The mind, let us suppose, first awakened perhaps to the special questions of theology, is further awakened to the wider questions of philosophy. What then is the transition effectively in effect, though only potentially or intensively in relation to time? It does not mean importation of the dogmas of philosophy into theology, so as to displace, or to conceal, the proper matter of theology,—that given in supernatural revelation of God. In every age there has been a process of this sort, always to the detriment both of theology and of philosophy, especially of the former: one might venture to say that in every age the sorest calamities of theology have been occasioned by her adoption of dogmas from the then prevailing philosophy or science.

The legitimate transition here means a man’s bringing to the contemplation of matters properly of theology that refinement which natively results from philosophical culture,—a philosophical manner of looking at every matter, and even of speaking of every matter, such as to give corresponding form to the matter in hand. This philosophical manner, of contemplation and representation, of research and exposition, may, though the philosophy be chronologically after the theology in origin, yet, in effect, continue throughout a theological lifetime to be as a logical or psychological antecedent, a disciplined habit of mind conditioning thought and even utterance, about theology as about everything else.

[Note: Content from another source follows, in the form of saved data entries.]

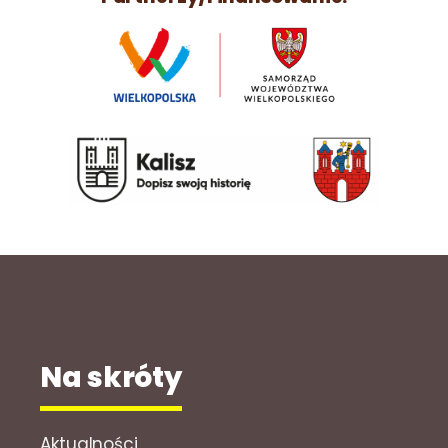
Na skróty
Aktualności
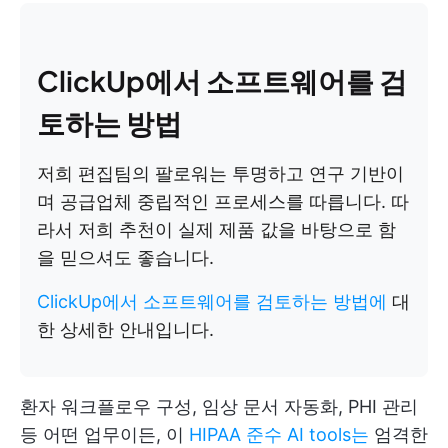
ClickUp에서 소프트웨어를 검
토하는 방법
저희 편집팀의 팔로워는 투명하고 연구 기반이
며 공급업체 중립적인 프로세스를 따릅니다. 따
라서 저희 추천이 실제 제품 값을 바탕으로 함
을 믿으셔도 좋습니다.
ClickUp에서 소프트웨어를 검토하는 방법에
대
한 상세한 안내입니다.
환자 워크플로우 구성, 임상 문서 자동화, PHI 관리
등 어떤 업무이든, 이
HIPAA 준수 AI tools는
엄격한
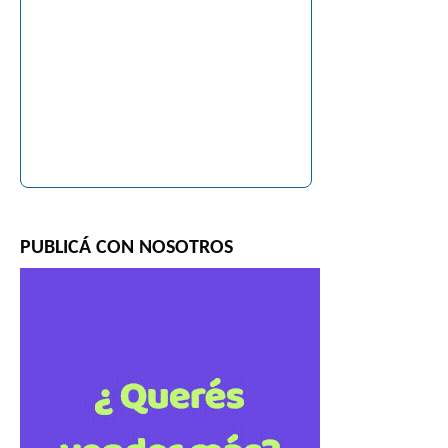
PUBLICÁ CON NOSOTROS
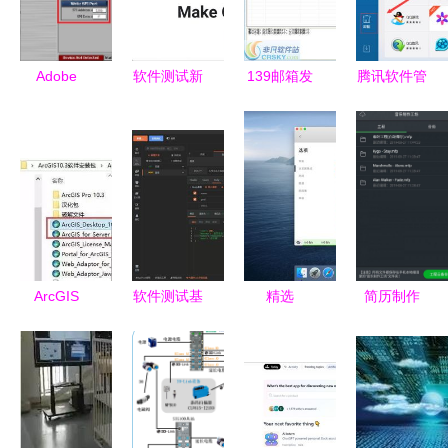
Adobe
软件测试新
139邮箱发
腾讯软件管
Audition 10
利器 Web
短信软件界
理安装教程
(AU10) 软
自动化测试
面预览与功
介绍
件全面介绍
神器
能解析
Playwright
入门教程
ArcGIS
软件测试基
精选
简历制作
10.3 软件
石 接口测
MacOS软
App软件排
安装图文详
试入门指南
件清单 提
行榜 打造
细教程
升效率与体
出色简历，
验的必备工
助力职场晋
具
升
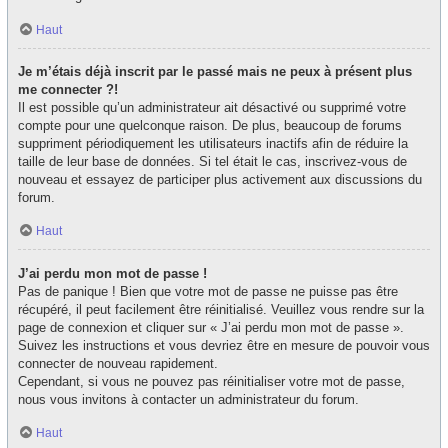
Haut
Je m’étais déjà inscrit par le passé mais ne peux à présent plus
me connecter ?!
Il est possible qu’un administrateur ait désactivé ou supprimé votre
compte pour une quelconque raison. De plus, beaucoup de forums
suppriment périodiquement les utilisateurs inactifs afin de réduire la
taille de leur base de données. Si tel était le cas, inscrivez-vous de
nouveau et essayez de participer plus activement aux discussions du
forum.
Haut
J’ai perdu mon mot de passe !
Pas de panique ! Bien que votre mot de passe ne puisse pas être
récupéré, il peut facilement être réinitialisé. Veuillez vous rendre sur la
page de connexion et cliquer sur « J’ai perdu mon mot de passe ».
Suivez les instructions et vous devriez être en mesure de pouvoir vous
connecter de nouveau rapidement.
Cependant, si vous ne pouvez pas réinitialiser votre mot de passe,
nous vous invitons à contacter un administrateur du forum.
Haut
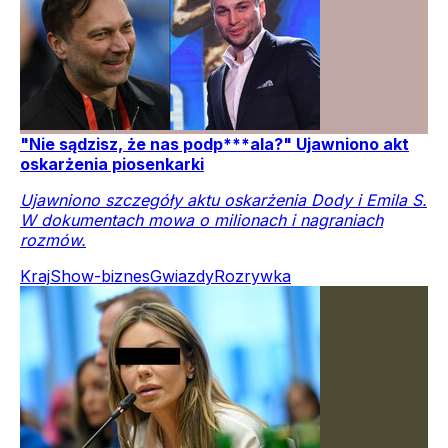
"Nie sądzisz, że nas podp***ala?" Ujawniono akt
oskarżenia piosenkarki
Ujawniono szczegóły aktu oskarżenia Dody i Emila S.
W dokumentach mowa o milionach i nagraniach
rozmów.
Kraj
Show-biznes
Gwiazdy
Rozrywka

It thus appears that the transition does not necessarily and ought not to involve abandonment of philosophy. ...

For more, see:









James MacGregor on theologians wearing the philosopher’s cloak


The mind, let us suppose, first awakened perhaps to the special questions of theology, is further awakened to the wider questions of philosophy. What then is the transition effectively in effect, t…




reformedcovenanter.wordpress.com


----------



## ThatItalianGuy (Dec 17, 2022)

And this is why I do not trust those Pastors who say:”we don’t need any philosophy but the Bible”. They show ignorance of how that itself is a philosophical statement and how philosophy can help in organising thoughts and their logic. 

Still, as rightly pointed out, philosophy doesn’t provide what only sound revealed theology can.


----------